Resume the court decision on the restaurant owner's tax reassessment appeal, picking up after its last paragraph.

─── TEXT SEGMENT

22.        By Notice of Objection dated July 17, 2000, the Appellant objected to the reassessment for the 1996, 1997 and 1998 taxation years.

23.        By Notice of Reassessment dated June 20, 2001, the Minister of National Revenue reduced the Appellant's undeclared business income by $9,800 in 1996, $9,276 in 1997 and $10,604 in 1998 and with regard to the difference, confirmed the reassessments that had been issued on May 12, 2000.

24.        In making the reassessments for the 1996, 1997 and 1998 taxation years, the Minister of National Revenue assumed, inter alia, the following:

(a) during the taxation years at issue, the Appellant operated a restaurant under the business name "Les Délices d'Angkor Enr.";

(b) when he filed his income tax returns for the 1996, 1997 and 1998 taxation years, the Appellant declared the following business income:

Taxation year

Gross business income

Net business income

1996

$183,936

$8,505

1997

$186,286

$7,859

1998

$237,493

$11,582

(c) when the Appellant filed his income tax returns for the 1996, 1997 and 1998 taxation years, he did not declare his entire income;

(d) following a net worth audit and an analysis at the time of the objection, the Minister observed respective discrepancies of $31,489 (1996), $16,937 (1997) and $51,740 (1998) with regard to the Appellant's capital reconciliation (a copy of the balance sheet and capital reconciliations prepared during the audit and a summary of the adjustments prepared at the time of the objections by the Minister's employees is attached to this Reply to the Notice of Appeal as Exhibits I-1 and I-2 respectively and are an integral part thereof);

(e) the sums $31,489 (1996), $16,937 (1997) and $51,740 (1998) are income that the Appellant failed to declare and must be taken into consideration for the purpose of computing his income taxes for these same taxation years;

(f)    the Appellant knowingly or in circumstances amounting to gross negligence, made a false statement or omission on his income tax returns filed for the years 1996, 1997 and 1998.

[5]      The Appellant explained that he lived with his family in a large house with a number of bedrooms. During the years in question, there were a number of individuals living there: the Appellant, his mother, his wife, their two children, his two brothers and the wife of one of them, and a niece.

[6]      His mother was seriously ill. He and his wife both worked in the restaurant he owned located very near the family home. Most of the time, he and his wife ate at the restaurant.

[7]      Being unable to read or write French, he explained that more often than not, he had to turn to the individual who did the accounting to write the cheques he signed. He and his wife are very involved in operating his restaurant and they devoted six and often seven days a week to it.

[8]      The Appellant was head of this family. He provided a home for his mother whose health had seriously deteriorated and who needed care and constant attention. He also provided a home for his brothers and one brother's wife. Later, a niece came to live in his home.

[9]      To contribute to the expenses made for their mother and for room and board, one of his brothers was paying him $350 cash per month, or $4,200 per year, during the three years at issue. His other brother was paying him approximately $400 per month.

[10]     Both brothers came to confirm the fact that they had indeed paid the Appellant the sums in question for their lodging and as a contribution to the significant expenses arising from their mother's state of health. Their mother had special needs, such as an electric bed.

[11]     In general, the testimony was consistent with the content of the Notice of Appeal.

──────
─── DATA TO EXAMINE

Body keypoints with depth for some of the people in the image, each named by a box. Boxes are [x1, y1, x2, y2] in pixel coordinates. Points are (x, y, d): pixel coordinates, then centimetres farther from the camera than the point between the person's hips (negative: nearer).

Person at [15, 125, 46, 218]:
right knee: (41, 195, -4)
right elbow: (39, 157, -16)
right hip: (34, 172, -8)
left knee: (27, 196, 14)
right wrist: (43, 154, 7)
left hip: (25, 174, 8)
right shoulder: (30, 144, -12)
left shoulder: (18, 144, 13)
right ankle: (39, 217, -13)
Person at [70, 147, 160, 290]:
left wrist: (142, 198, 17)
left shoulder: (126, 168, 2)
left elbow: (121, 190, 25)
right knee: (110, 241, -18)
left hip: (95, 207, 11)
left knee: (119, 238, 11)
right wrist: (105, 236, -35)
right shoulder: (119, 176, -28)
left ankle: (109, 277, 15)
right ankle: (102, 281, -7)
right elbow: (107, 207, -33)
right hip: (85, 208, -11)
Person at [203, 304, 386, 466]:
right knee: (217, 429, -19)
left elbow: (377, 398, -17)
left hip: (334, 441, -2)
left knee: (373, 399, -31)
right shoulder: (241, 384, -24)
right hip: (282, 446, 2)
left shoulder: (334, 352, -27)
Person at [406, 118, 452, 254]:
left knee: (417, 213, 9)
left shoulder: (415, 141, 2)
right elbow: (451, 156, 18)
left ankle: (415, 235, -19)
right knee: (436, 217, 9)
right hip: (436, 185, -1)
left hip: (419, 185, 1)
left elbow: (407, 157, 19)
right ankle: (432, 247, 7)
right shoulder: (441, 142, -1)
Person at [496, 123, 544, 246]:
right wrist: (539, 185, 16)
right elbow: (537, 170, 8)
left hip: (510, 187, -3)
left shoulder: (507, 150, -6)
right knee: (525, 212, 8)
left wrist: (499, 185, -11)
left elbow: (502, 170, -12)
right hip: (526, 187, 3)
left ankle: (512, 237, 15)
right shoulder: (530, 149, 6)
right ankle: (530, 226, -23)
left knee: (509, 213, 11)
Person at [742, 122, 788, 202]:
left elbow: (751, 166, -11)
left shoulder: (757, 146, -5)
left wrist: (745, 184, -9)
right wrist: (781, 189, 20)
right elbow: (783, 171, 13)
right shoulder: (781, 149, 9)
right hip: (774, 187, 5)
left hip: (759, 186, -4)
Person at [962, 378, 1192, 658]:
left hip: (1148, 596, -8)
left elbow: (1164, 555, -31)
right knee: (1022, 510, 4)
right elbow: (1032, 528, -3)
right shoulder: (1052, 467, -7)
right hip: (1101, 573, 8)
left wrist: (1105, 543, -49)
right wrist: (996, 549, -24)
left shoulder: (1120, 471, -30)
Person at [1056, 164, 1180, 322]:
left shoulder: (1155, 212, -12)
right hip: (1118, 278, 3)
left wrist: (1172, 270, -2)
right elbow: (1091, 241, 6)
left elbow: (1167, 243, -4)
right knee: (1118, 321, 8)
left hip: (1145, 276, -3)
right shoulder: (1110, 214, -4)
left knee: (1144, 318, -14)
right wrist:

──────

EXPECTED ANSWER
[12]     In order to justify recourse to the net worth method, Auditor Richard Guillet explained that the business's internal controls were weak. When he was asked how he had arrived at this conclusion, he explained that the Appellant occupied a dominant role in his business and that he assumed strategic duties, inter alia, looking after the cash register.

[13]     He also noted that the billing system was very odd in that they were bills that bore only a number. Thus, the bills could be reused.

[14]     On that basis, he did not think it was necessary to audit inventory or purchases; he performed an analysis by sampling the cash register tapes, which balanced. After a quick overview, he stated that he noticed nothing that was irregular or abnormal.

[15]     Since he was of the opinion that the internal control was unreliable, he decided to proceed using the net worth method. In order to do this, he questioned the Appellant and gave him a form that he had to complete in order to establish his net worth.

[16]     The auditor acknowledged that he received answers to all his questions in a cooperative atmosphere. Generally speaking, he obtained everything he asked for. In support of his claims regarding the sums received from the members of his family and Pathraporn Chalearmkiet's grandmother, the Appellant obtained various confirmations in writing from the individuals involved.

[17]     Because these were significant sums paid or received, usually in cash, the auditor decided that there was nothing conclusive in the absence of written evidence, such as a deposit, official receipt, a cheque, etc. He basically indicated that he was not a judge and did not have the power to assess the truthfulness of the explanations or justifications that were given to him.

[18]     As this file developed, certain information was changed or corrected. These changes, according to the Respondent's representatives, were flagrant contradictions and demonstrated as well that they could be false representations.

[19]     The outcome of this appeal rests basically on the credibility of the evidence. Assessing the credibility of testimony is not an easy task; I am continuously looking for a reliable recipe for doing so.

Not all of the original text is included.